Scientific classification
- Kingdom: Animalia
- Phylum: Cnidaria
- Subphylum: Anthozoa
- Class: Hexacorallia
- Order: Scleractinia
- Family: Merulinidae
- Genus: Caulastraea
- Species: C. furcata
- Binomial name: Caulastraea furcata (Dana, 1846)
- Synonyms: List Caulastraea distorta Dana, 1846; Caulastrea distorta Dana, 1846 [lapsus]; Caulastrea furcata Dana, 1846;

= Caulastraea furcata =

- Authority: (Dana, 1846)
- Conservation status: LC
- Synonyms: Caulastraea distorta Dana, 1846, Caulastrea distorta Dana, 1846 [lapsus], Caulastrea furcata Dana, 1846

Species of coral

Caulastraea furcata, also known as the candy cane, trumpet, or bullseye coral, is a species of large stony coral in the family Merulinidae.

==Description==
Caulastraea furcata skeletal structure consist of tubular stalks with stars on each tip. As in other colony-forming corals, colonies of C. furcata are made up of several large polyps. Each polyp bears relatively short tentacles that direct food into its central mouth. The food is then digested in a sac-like body cavity. This species is often green, yellow, or greenish brown.

==Distribution and habitat==
Caulastraea furcata can be found in the Indo-Pacific from Fiji to Australia and possibly further west toward Thailand.

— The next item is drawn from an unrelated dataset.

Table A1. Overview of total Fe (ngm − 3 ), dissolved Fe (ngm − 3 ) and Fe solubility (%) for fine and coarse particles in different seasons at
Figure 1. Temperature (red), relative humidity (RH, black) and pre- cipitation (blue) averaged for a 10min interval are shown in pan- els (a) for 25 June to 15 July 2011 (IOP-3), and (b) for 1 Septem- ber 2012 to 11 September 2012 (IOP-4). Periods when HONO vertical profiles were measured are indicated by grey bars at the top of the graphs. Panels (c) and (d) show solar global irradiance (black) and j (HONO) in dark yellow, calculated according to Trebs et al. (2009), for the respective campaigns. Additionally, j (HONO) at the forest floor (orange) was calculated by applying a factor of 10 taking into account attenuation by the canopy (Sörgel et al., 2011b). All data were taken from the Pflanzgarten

This species is usually found in protected reef slopes where the substrate is partly sandy, where it will form extensive single species stands, sometimes over five metres across. It has been recorded to depths of at least 30 metres, and may also be found in lagoons.

==Ecology==
Caulastraea furcata usually obtains most of its nutrient requirements from the photosynthesis of the single-celled algae called zooxanthellae living in its tissue. However, this coral will also feed on zooplankton.